Welcome to the Bible Belt, y'all -- or at least to my small and not particularly dogmatic corner of it. (If you want the real thing, you have to go farther north, to Shreveport or Monroe.) South Louisiana is famously laid-back, and while there are those who believe, for example, that Catholics are going to burn in hell because they worship the pope, most folks just want to get along. That said, part of getting along means accommodating local norms, maybe even trampling on the Constitution now and then, because, after all, what's the big deal if the fellows pray before the high school football game? It's not like anyone's making them, and, anyway, most of the kids, maybe even all of them, are Christian.

So prevalent is this last sentiment that even the Louisiana State University law school follows it, hanging an enormous Christmas wreath over its imposing neoclassical entrance every December -- to the annual protests of faculty who point out that while such a display may be constitutionally kosher, it's also, at the very least, obnoxious. But the religious sentiments don't come only from the right. In March, the Democratic governor, Kathleen Blanco, endorsed publicly sponsored prayer at Tangipahoa Parish School Board meetings. The black community, which is generally liberal, uniformly voted in favor of a state amendment banning anything that so much as hinted at the legalization of same-sex unions. It's not unusual for a preacher to start things off at political rallies, either. I attended one rally last year, where, on the steps of the state Capitol, people carrying signs that read "Leave No Millionaire Behind" and "When Clinton Lied, No One Died" bowed their heads in the name of Jesus. Not to mention that Christian ministry is a major part of what passes for rehabilitation in the state prisons.

If one common mistake liberals make is assuming that the great majority of Bible-thumping (or tapping) comes from the right, a second -- and to my mind, more important -- mistake is equating this style of religiosity with something as simple as narrow-minded ignorance. Rather, bringing God and his word as expressed in the Bible into the debate points to a profound lack of meaning and vision in our public discourse, and a searing pessimism that anyone, or any institution, in public life might put things right. It points, also, to disgust: disgust not only with our elected leaders but also with the cheapening of life around us, whether by blatant sexuality on television, soaring drug abuse, the acceptance of out-of-wedlock birth or the loss of the communal ties that once grounded us.

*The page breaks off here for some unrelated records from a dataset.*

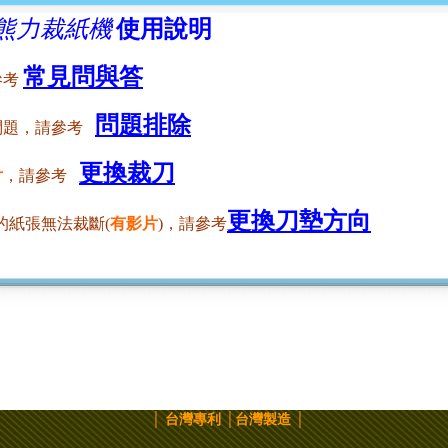
25熊力裁紙機
使用說明
常見問與答
參考
問題排除
問題，請參考
更換裁刀
片
，請參考
更換刀墊方向
的紙張無法裁斷(
有影片
)，請參考
│
台灣專利 │台灣製造 │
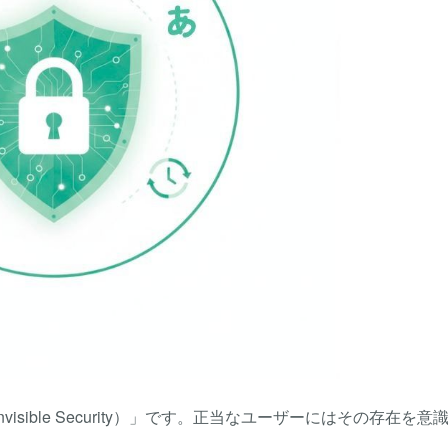
ible Security）」です。正当なユーザーにはその存在を意
。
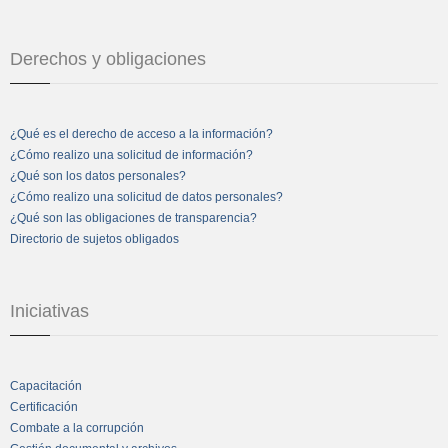
Derechos y obligaciones
¿Qué es el derecho de acceso a la información?
¿Cómo realizo una solicitud de información?
¿Qué son los datos personales?
¿Cómo realizo una solicitud de datos personales?
¿Qué son las obligaciones de transparencia?
Directorio de sujetos obligados
Iniciativas
Capacitación
Certificación
Combate a la corrupción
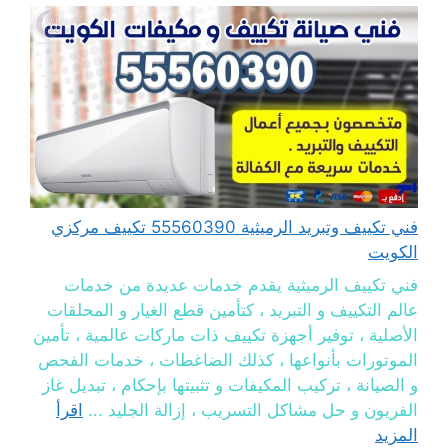
فني تكييف وتبريد الرميثية 55560390 تكييف مركزي
الكويت
فني تكييف الرميثية يقدم خدمات عديدة من خدمات
عالم التكييف و التبريد ، كتأمين قطع الغيار و المحلقات
الأصلية ، توفير أجهزة تكييف ذات ماركات عالمية ، تأمين
الموتورات بأنواعها ، كذلك الضاغطات ، خدمات الفحص
و الصيانة ، تركيب المكيفات و تثبيتها بإحكام ، تبديل غاز
الفريون و حل مشاكل التسريب ، إزالة الجليد ...
اقرأ
المزيد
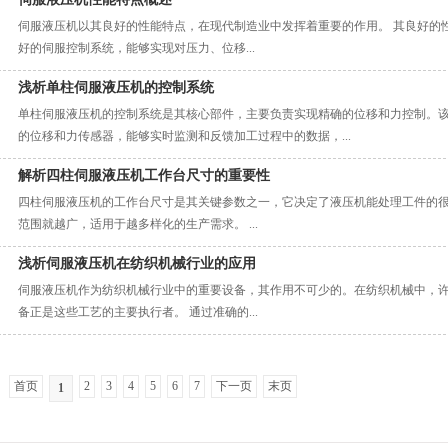
伺服液压机以其良好的性能特点，在现代制造业中发挥着重要的作用。 其良好的
好的伺服控制系统，能够实现对压力、位移...
浅析单柱伺服液压机的控制系统
单柱伺服液压机的控制系统是其核心部件，主要负责实现精确的位移和力控制。
的位移和力传感器，能够实时监测和反馈加工过程中的数据，...
解析四柱伺服液压机工作台尺寸的重要性
四柱伺服液压机的工作台尺寸是其关键参数之一，它决定了液压机能处理工件的
范围就越广，适用于越多样化的生产需求。 ...
浅析伺服液压机在纺织机械行业的应用
伺服液压机作为纺织机械行业中的重要设备，其作用不可少的。在纺织机械中，
备正是这些工艺的主要执行者。 通过准确的...
首页
2
3
4
5
6
7
下一页
末页
1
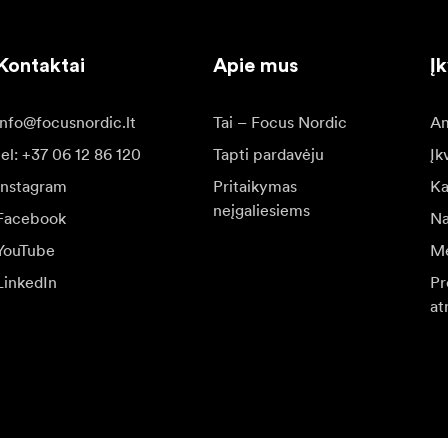
Kontaktai
Apie mus
Į
info@focusnordic.lt
Tai – Focus Nordic
Am
tel: +37 06 12 86 120
Tapti pardavėju
Įk
Instagram
Pritaikymas
Ka
neįgaliesiems
Facebook
Na
YouTube
Me
LinkedIn
Pr
at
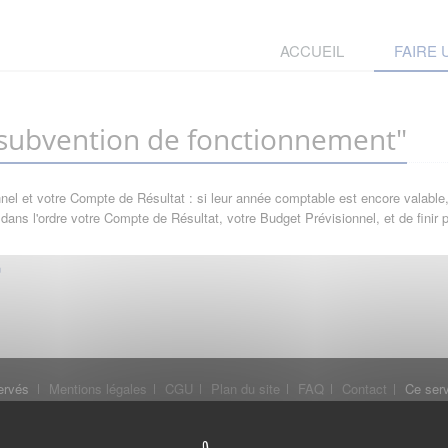
ACCUEIL
FAIRE
ubvention de fonctionnement"
l et votre Compte de Résultat : si leur année comptable est encore valable, 
ans l'ordre votre Compte de Résultat, votre Budget Prévisionnel, et de finir
ervés
Mentions légales
CGU
Plan du site
FAQ
Contact
Ce serv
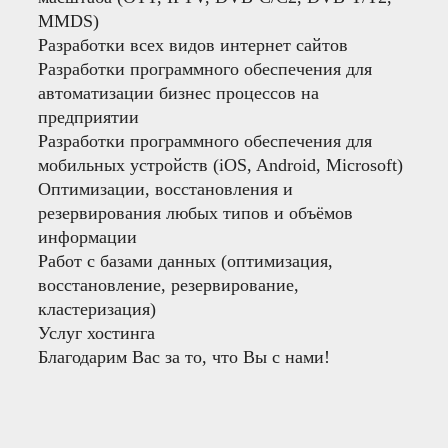
MMDS)
Разработки всех видов интернет сайтов
Разработки программного обеспечения для
автоматизации бизнес процессов на
предприятии
Разработки программного обеспечения для
мобильных устройств (iOS, Android, Microsoft)
Оптимизации, восстановления и
резервирования любых типов и объёмов
информации
Работ с базами данных (оптимизация,
восстановление, резервирование,
кластеризация)
Услуг хостинга
Благодарим Вас за то, что Вы с нами!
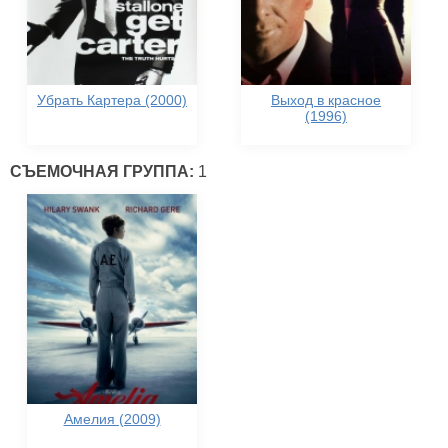
Убрать Картера (2000)
Выход в красное
(1996)
СЪЕМОЧНАЯ ГРУППА:
1
Амелия (2009)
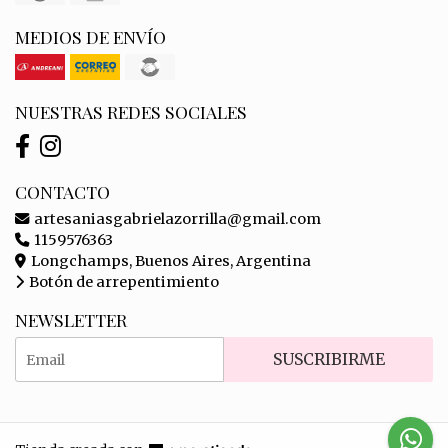
MEDIOS DE ENVÍO
NUESTRAS REDES SOCIALES
CONTACTO
artesaniasgabrielazorrilla@gmail.com
1159576363
Longchamps, Buenos Aires, Argentina
Botón de arrepentimiento
NEWSLETTER
SUSCRIBIRME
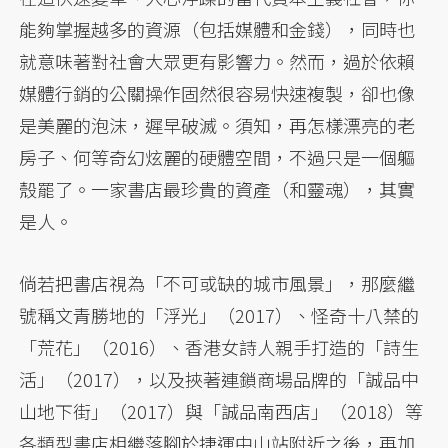
能夠掌握越多的資源（包括媒體和金錢），同時也
就意味著對社會大眾更有影響力。然而，過於依賴
媒體行銷的公關操作固然很容易快速複製，卻也像
是美麗的泡沫，遲早破滅。須知，再怎樣漂亮的老
房子、何等奇幻炫麗的硬體空間，不過只是一個軀
殼罷了。一家書店最珍貴的資產（和靈魂），其實
是人。
倘若把書店視為「不可或缺的城市風景」，那麼繼
號稱文青勝地的「浮光」（2017）、怪奇十八禁的
「荒花」（2016）、香港女詩人親手打造的「詩生
活」（2017），以及挾著連鎖商場品牌的「誠品中
山地下街」（2017）與「誠品南西店」（2018）等
各類型書店相繼落腳於捷運中山站附近之後，再加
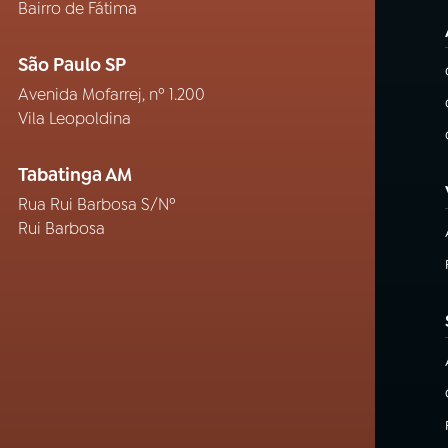
Bairro de Fátima
São Paulo SP
Avenida Mofarrej, nº 1.200
Vila Leopoldina
Tabatinga AM
Rua Rui Barbosa S/Nº
Rui Barbosa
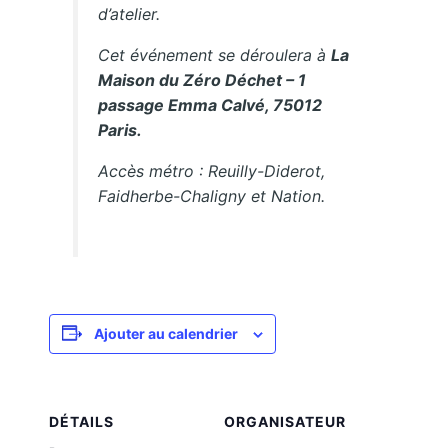
d’atelier.
Cet événement se déroulera à
La
Maison du Zéro Déchet – 1
passage Emma Calvé, 75012
Paris.
Accès métro : Reuilly-Diderot,
Faidherbe-Chaligny et Nation.
Ajouter au calendrier
DÉTAILS
ORGANISATEUR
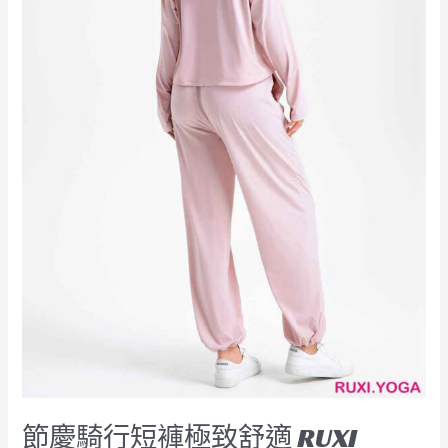
適
RUXI
hk2572
工
廠
製
造
商
廠
商
節慶騎行短褲極致舒適 RUXI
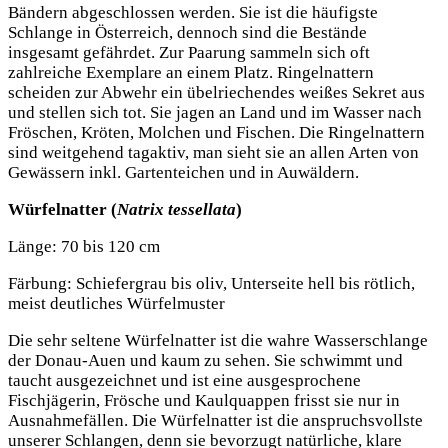
Bändern abgeschlossen werden. Sie ist die häufigste
Schlange in Österreich, dennoch sind die Bestände
insgesamt gefährdet. Zur Paarung sammeln sich oft
zahlreiche Exemplare an einem Platz. Ringelnattern
scheiden zur Abwehr ein übelriechendes weißes Sekret aus
und stellen sich tot. Sie jagen an Land und im Wasser nach
Fröschen, Kröten, Molchen und Fischen. Die Ringelnattern
sind weitgehend tagaktiv, man sieht sie an allen Arten von
Gewässern inkl. Gartenteichen und in Auwäldern.
Würfelnatter (
Natrix tessellata
)
Länge: 70 bis 120 cm
Färbung: Schiefergrau bis oliv, Unterseite hell bis rötlich,
meist deutliches Würfelmuster
Die sehr seltene Würfelnatter ist die wahre Wasserschlange
der Donau-Auen und kaum zu sehen. Sie schwimmt und
taucht ausgezeichnet und ist eine ausgesprochene
Fischjägerin, Frösche und Kaulquappen frisst sie nur in
Ausnahmefällen. Die Würfelnatter ist die anspruchsvollste
unserer Schlangen, denn sie bevorzugt natürliche, klare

As far as I can tell, progressives and liberals of all stripes don't even begin to fathom the despair and confusion most ordinary Americans feel when they hear the latest violent rap song or see a billboard plastered with an image of a 16-year-old clad only in Calvin Klein underwear. The right wing of the Republican Party, on the other hand, has long understood that most Americans yearn for something nobler in our national life, but it doesn't care unless it can use frustration and despair to harvest rage, and rage to harvest votes.

What's the answer? I don't know, but it might help if our political leaders stopped spinning and, like the prophets of old, spoke the truth.

Jennifer Moses is a writer who grew up in McLean and has lived in Baton Rouge for 10 years.